In August 2003, in the midst of the hottest European summer on record, the journal Nature entitled an editorial “Welcome to the Anthropocene”. The editors explained how the Earth has become an ‘anthropogenic planet’ in which its natural systems are marked by, and often profoundly influenced by, human activity. Management of the ‘anthropogenic planet’ presents enormous challenges to engineers. For example, to plan and design water resource systems require a capacity to analyse the behaviour of whole river basins over timescales of decades, to simulate and test the effectiveness of alternative management options and to monitor and modify the system performance. This process of rationally ‘engineering’ coupled technological, human and natural systems is referred to as Earth Systems Engineering and Management.

Global Environmental Change (including climate change) is a vivid example of how human choices, amplified by technology, can have impacts at a very wide range of scales, up to the global scale. Earth Systems Engineering and Management (ESEM) emerged around the start of the new millennium as a new paradigm that sought to define how interventions within an increasingly Anthropogenic Earth can be engineered and managed into the future. ESEM has been associated with proposals for large scale ‘geo-engineering’ of the climate system, but in fact the aims of ESEM are much broader and necessarily encompass engineering interventions at a range of scales, in subsystems including cities, river basins and coasts, as well as at a global scale. ESEM is highly practical in that it relates to how engineering decisions can take better account of long term changes (e.g. in the climate, land use and human behaviour), societal interactions (e.g. between the built environment, transport demand and greenhouse gas emissions) and uncertainties, when traditional engineering assumptions of stationarity seldom apply.

The Centre for Earth Systems Engineering Research (CESER) is motivated by the recognition that management of the physical infrastructure systems that sustain society must in future be based upon analysis, at an unprecedented range of spatial and temporal scales, of interacting technological, human and natural systems. To realise this vision requires the new generation of techniques, tools and system-scale applications that we are advancing.

The urgent need for adaptation to climate change has now been recognised at the highest level of government. Engineers have a central role in developing solutions to this complex systems problem.
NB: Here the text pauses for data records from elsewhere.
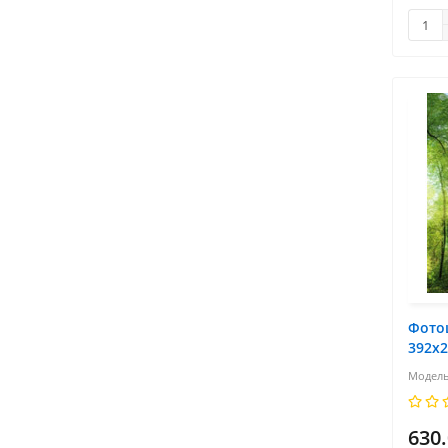
Фото
392х
630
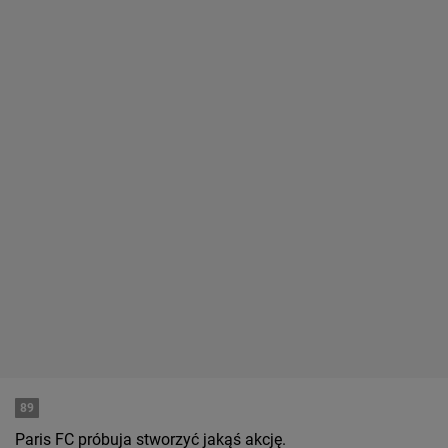
89
Paris FC próbuja stworzyć jakąś akcję.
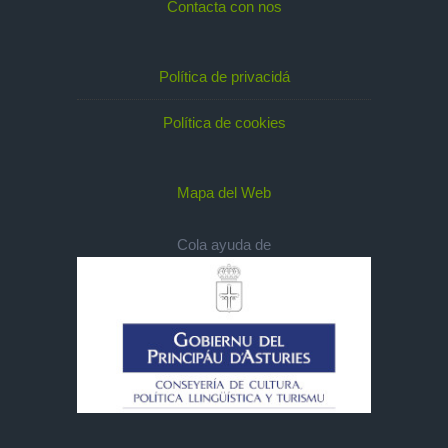
Contacta con nos
Política de privacidá
Política de cookies
Mapa del Web
Cola ayuda de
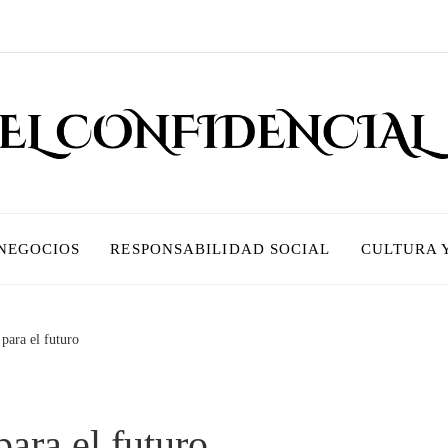
 NEGOCIOS
RESPONSABILIDAD SOCIAL
CULTURA 
para el futuro
ara el futuro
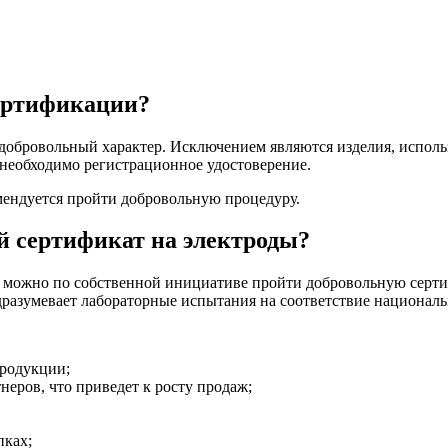
сертификации?
добровольный характер. Исключением являются изделия, исполь
необходимо регистрационное удостоверение.
омендуется пройти добровольную процедуру.
й сертификат на электроды?
можно по собственной инициативе пройти добровольную сертиф
дразумевает лабораторные испытания на соответствие национал
продукции;
неров, что приведет к росту продаж;
пках;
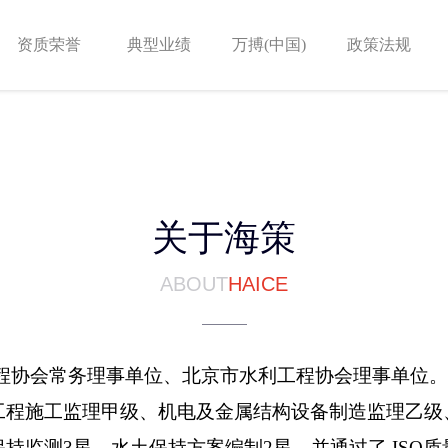
资质荣誉
典型业绩
万搏(中国)
政策法规
关于海策
ABOUT
HAICE
利工程协会常务理事单位、北京市水利工程协会理事单位。
工程施工监理甲级、机电及金属结构设备制造监理乙级
持监测3星、水土保持方案编制2星，并通过了 ISO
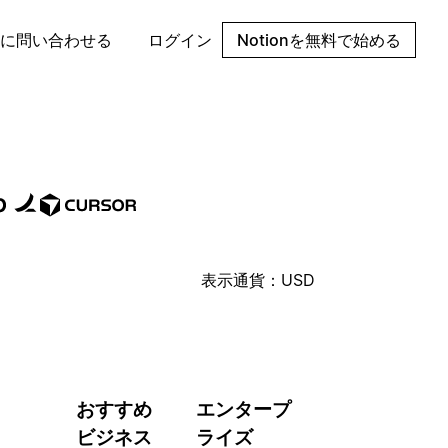
に問い合わせる
ログイン
Notionを無料で始める
表示通貨：
USD
おすすめ
エンタープ
ビジネス
ライズ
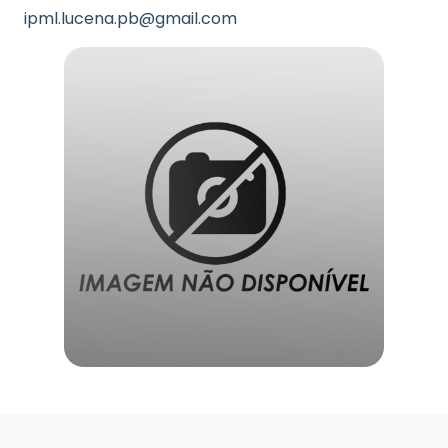
ipml.lucena.pb@gmail.com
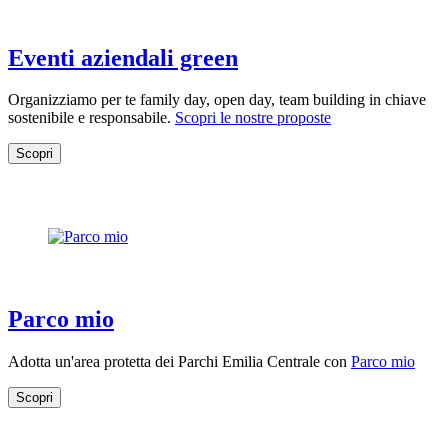
Eventi aziendali green
Organizziamo per te family day, open day, team building in chiave
sostenibile e responsabile.
Scopri le nostre proposte
Scopri
Parco mio
Adotta un'area protetta dei Parchi Emilia Centrale con
Parco mio
Scopri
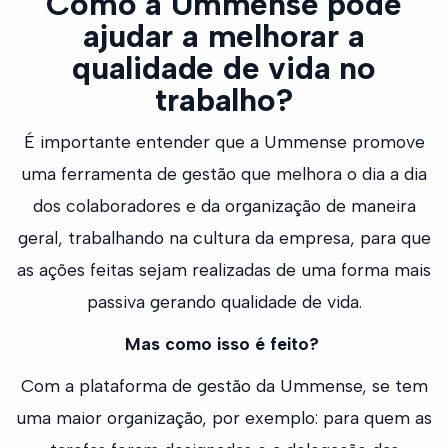
Como a Ummense pode
ajudar a melhorar a
qualidade de vida no
trabalho?
É importante entender que a Ummense promove
uma ferramenta de gestão que melhora o dia a dia
dos colaboradores e da organização de maneira
geral, trabalhando na cultura da empresa, para que
as ações feitas sejam realizadas de uma forma mais
passiva gerando qualidade de vida.
Mas como isso é feito?
Com a plataforma de gestão da Ummense, se tem
uma maior organização, por exemplo: para quem as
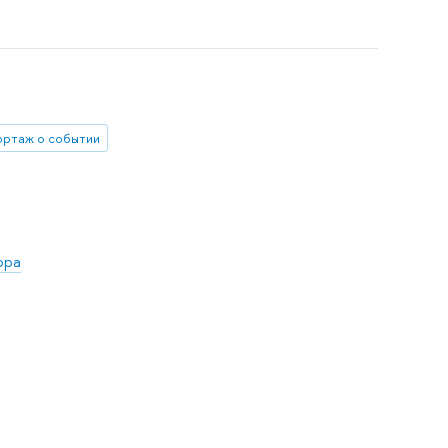
ортаж о событии
ора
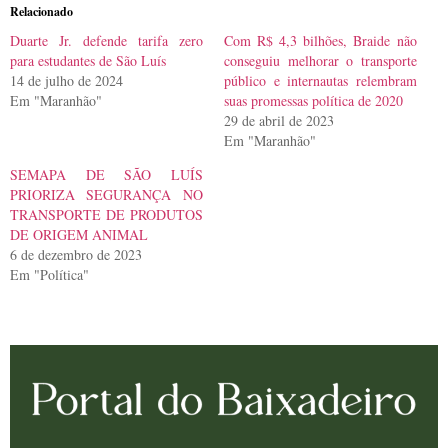
Relacionado
Duarte Jr. defende tarifa zero
Com R$ 4,3 bilhões, Braide não
para estudantes de São Luís
conseguiu melhorar o transporte
14 de julho de 2024
público e internautas relembram
Em "Maranhão"
suas promessas política de 2020
29 de abril de 2023
Em "Maranhão"
SEMAPA DE SÃO LUÍS
PRIORIZA SEGURANÇA NO
TRANSPORTE DE PRODUTOS
DE ORIGEM ANIMAL
6 de dezembro de 2023
Em "Política"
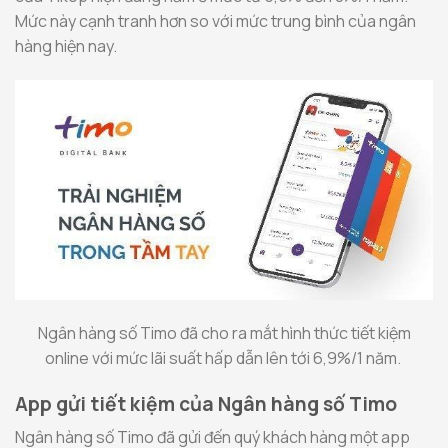
Mức này cạnh tranh hơn so với mức trung bình của ngân
hàng hiện nay.
Ngân hàng số Timo đã cho ra mắt hình thức tiết kiệm
online với mức lãi suất hấp dẫn lên tới 6,9%/1 năm.
App gửi tiết kiệm của Ngân hàng số Timo
Ngân hàng số Timo đã gửi đến quý khách hàng một app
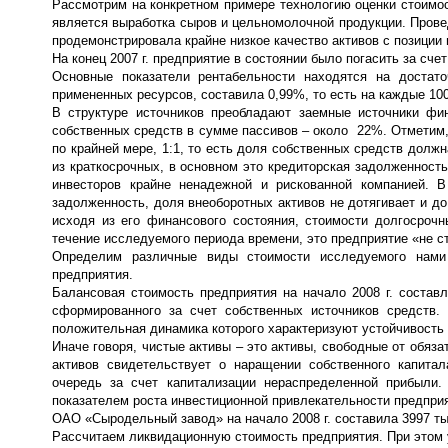
Рассмотрим на конкретном примере технологию оценки стоимос
является выработка сыров и цельномолочной продукции. Прове
продемонстрировала крайне низкое качество активов с позиции 
На конец 2007 г. предприятие в состоянии было погасить за сч
Основные показатели рентабельности находятся на достато
примененных ресурсов, составила 0,99%, то есть на каждые 100
В структуре источников преобладают заемные источники фин
собственных средств в сумме пассивов – около 22%. Отметим,
по крайней мере, 1:1, то есть доля собственных средств должн
из краткосрочных, в основном это кредиторская задолженност
инвесторов крайне ненадежной и рискованной компанией. В
задолженность, доля внеоборотных активов не дотягивает и д
исходя из его финансового состояния, стоимости долгосрочн
течение исследуемого периода времени, это предприятие «не ст
Определим различные виды стоимости исследуемого нами 
предприятия.
Балансовая стоимость предприятия на начало 2008 г. состав
сформированного за счет собственных источников средств.
положительная динамика которого характеризуют устойчивость
Иначе говоря, чистые активы – это активы, свободные от обяз
активов свидетельствует о наращении собственного капита
очередь за счет капитализации нераспределенной прибыли
показателем роста инвестиционной привлекательности предпри
ОАО «Сыродельный завод» на начало 2008 г. составила 3997 ты
Рассчитаем ликвидационную стоимость предприятия. При этом у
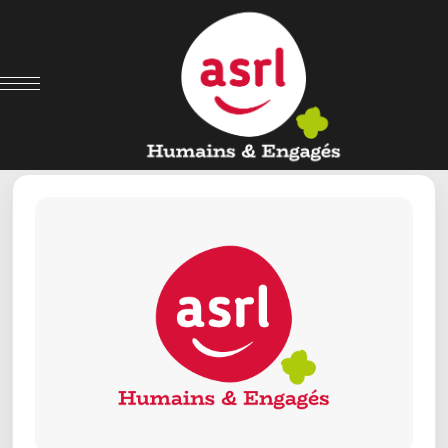
← Retour aux offres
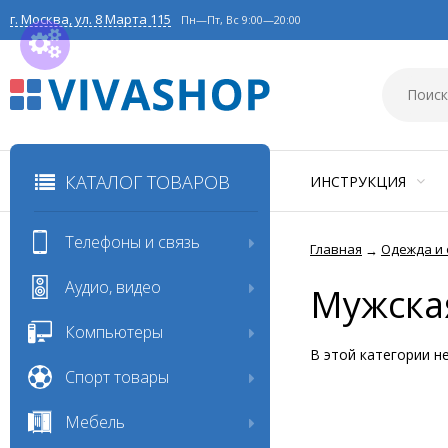
г. Москва, ул. 8 Марта 115
Пн—Пт, Вс 9:00—20:00
КАТАЛОГ ТОВАРОВ
ИНСТРУКЦИЯ
Телефоны и связь
Главная
Одежда и 
→
Аудио, видео
Мужска
Компьютеры
В этой категории н
Спорт товары
Мебель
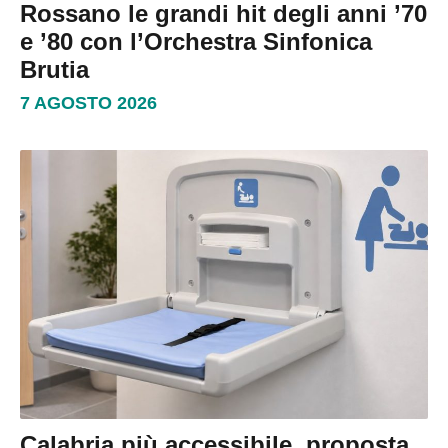
Rossano le grandi hit degli anni ’70
e ’80 con l’Orchestra Sinfonica
Brutia
7 AGOSTO 2026
Calabria più accessibile, proposta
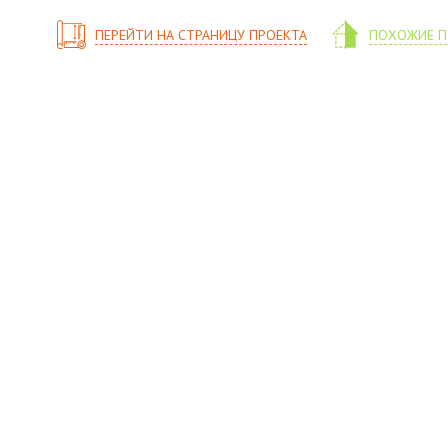
ПЕРЕЙТИ НА СТРАНИЦУ ПРОЕКТА
ПОХОЖИЕ П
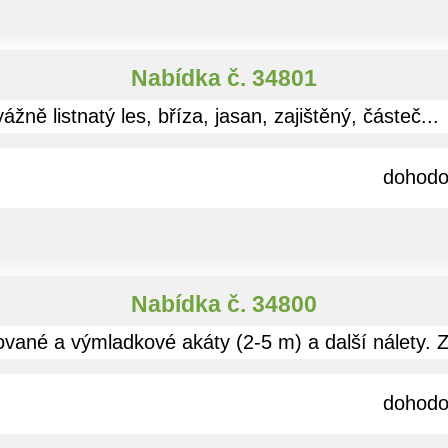
Nabídka č. 34801
ně listnatý les, bříza, jasan, zajištěný, částeč...
dohod
Nabídka č. 34800
ované a výmladkové akáty (2-5 m) a další nálety. Z
dohod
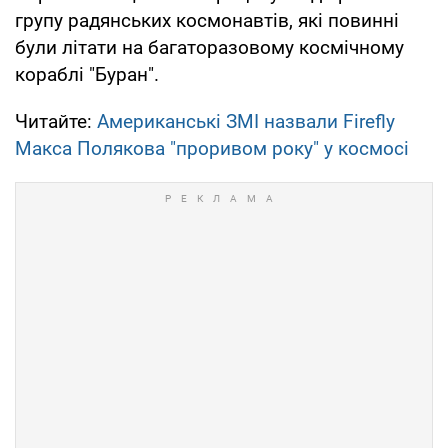
групу радянських космонавтів, які повинні
були літати на багаторазовому космічному
кораблі "Буран".
Читайте:
Американські ЗМІ назвали Firefly
Макса Полякова "проривом року" у космосі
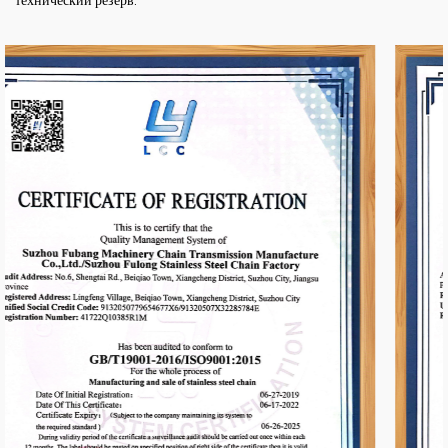
технический резерв.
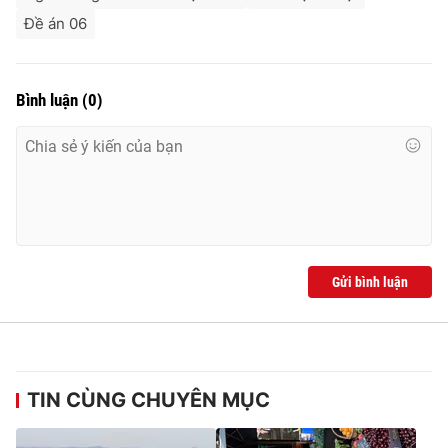
Đề án 06
Bình luận
(
0
)
Gửi bình luận
TIN CÙNG CHUYÊN MỤC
However, the models, techniques and tools that are required to enable management of complex coupled technological, human and natural systems do not yet exist. Decisions are being made without sufficient understanding of long term changes, impacts, interactions and uncertainties. The implications for sustainability are critical.

Building upon a unique capacity for analysis of long term change and climate impacts in water and infrastructure systems, CESER is dedicated to understanding and modelling of processes of change within coupled technological, human and natural systems. We use our knowledge to inform the sustainable management of these complex systems, through development of data acquisition, simulation, decision analysis and visualisation tools and techniques to underpin the sustainable management of infrastructure systems.